How Communities are Dealing with Hate-Motivated Attacks
Arabs, Muslims, and Jews Share Their Experiences
CNN recently asked Arabs, Muslims, and Jews in America how they are facing the new reality of hate-motivated attacks against their communities. The responses revealed a range of emotions, from fear to defiance, as individuals navigate the rising wave of discrimination and violence. Here are some of their stories.
Jews Facing Anti-Semitic Attacks
Nicole, a Jewish woman, shared her unsettling encounter in Alexandria, Virginia. Walking through an affluent neighborhood, she was accosted by a man who targeted her for wearing a hijab. He made derogatory comments about Hamas and Israeli women. Nicole, who has been wearing a hijab for most of her life, expressed deep concern over the growing anti-Muslim sentiment in the US. She fears that the hostility could escalate into violence.
Muslims and Arabs Living in Fear
The Council on American-Islamic Relations (CAIR) reported an “unprecedented” surge in anti-Arab and anti-Muslim bias incidents in the weeks following the Hamas attack on Israel.

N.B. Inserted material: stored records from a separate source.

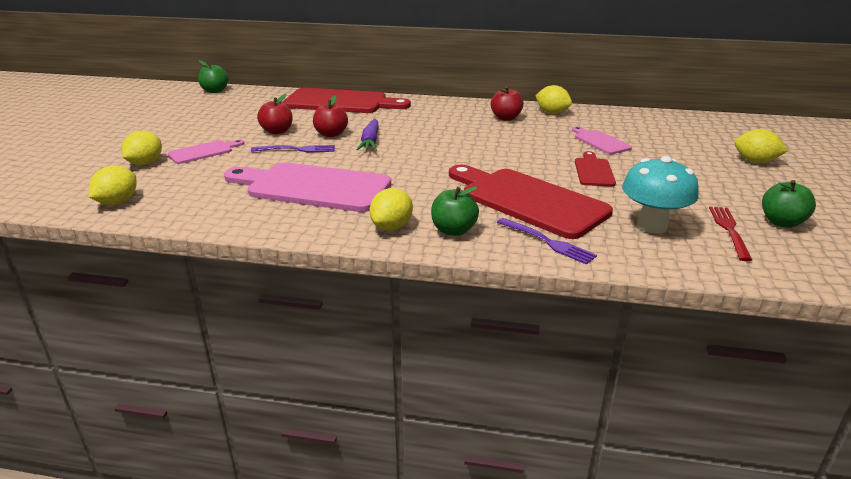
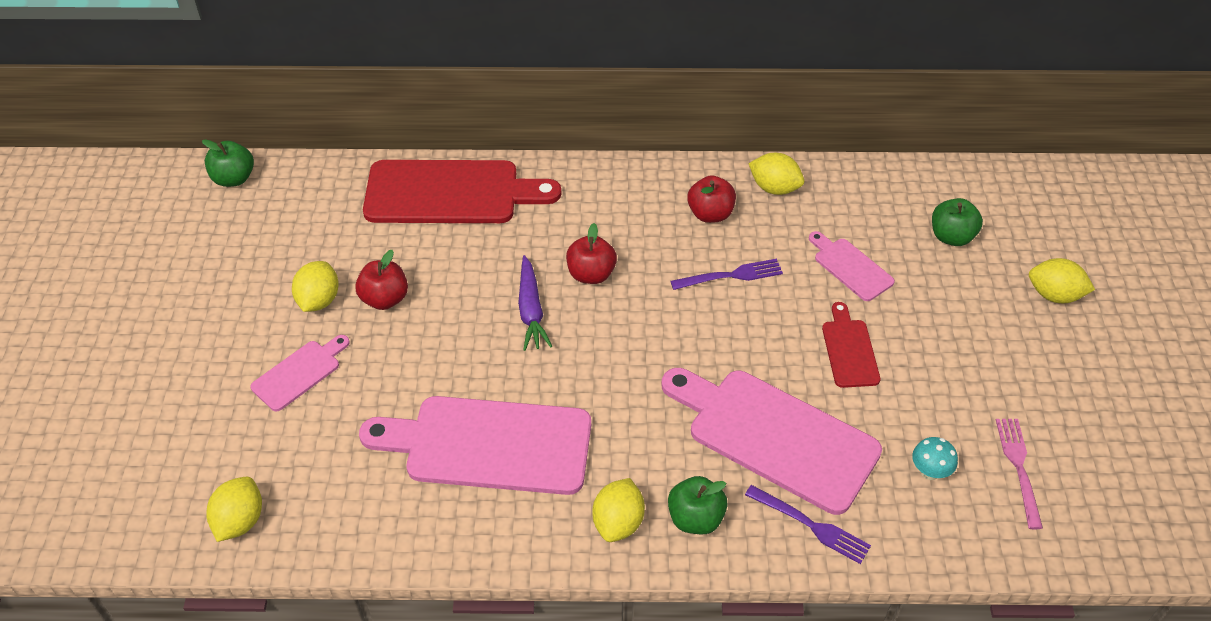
camera: 10 degrees left, 20 degrees up
(145, 163) = (229, 417): yellow lemon -> yellow lemon (319, 300)
(297, 149) = (433, 348): purple fork -> purple fork (730, 275)
(331, 134) = (467, 296): red apple -> red apple (591, 274)
(528, 200) = (775, 436): red cutting board -> pink cutting board
(652, 226) = (929, 472): turquoise mushroom -> turquoise mushroom, size x0.51
(729, 230) = (1018, 467): red fork -> pink fork
(781, 222) = (1079, 441): green apple -> green apple (951, 237)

Tragic instances, such as the stabbing of a 6-year-old Palestinian American boy in Chicago, have shocked Muslim and Arab communities. A Muslim postal worker was also attacked while wearing a hijab. Many individuals in these communities have expressed that they are experiencing levels of Islamophobia similar to those after the 9/11 attacks. They are now urging the Biden administration to take stronger action against anti-Muslim and anti-Arab prejudice.
Taking Precautions for Safety
Abdallah Jwayyed, a Palestinian American, has felt compelled to take measures to protect his family amidst the rise in hate crimes. He now carries a concealed weapon when going out and has removed any symbols that might make him a target. Jwayyed and his family have stopped buying Israeli products and only shop at an Arab grocery store. Their goal is to boycott any company that sympathizes with Israel.
Living in Fear of Being Targeted
Mona, a Muslim woman wearing a hijab, has become anxious over her safety. She limits her trips outside, avoids social gatherings, and refrains from publicly showing solidarity towards Gaza. The death of a Muslim pediatrician, Dr. Talat Jehan Khan, has further shaken her. To quietly demonstrate her support, Mona wears a necklace in the shape of the Palestinian territory close to her heart.
Fighting for Recognition and Inclusion
Yasmeen Abou-Sayed refuses to alter her lifestyle due to the ongoing conflict. Instead, she has become more involved in advocating against anti-Muslim and anti-Arab sentiment. When her children’s school district failed to address Islamophobia in a statement condemning antisemitism, Abou-Sayed and other parents took action. They reached out to the superintendent and the board of education, resulting in an updated statement that acknowledged the importance of addressing Islamophobia.
These stories illustrate the diverse ways in which individuals are grappling with hate-motivated attacks. Some are adjusting their daily routines out of fear, while others are becoming more vocal and engaged in combating discrimination. As conversations continue, it is evident that there is a collective call for change and a need for unity in the face of prejudice and violence.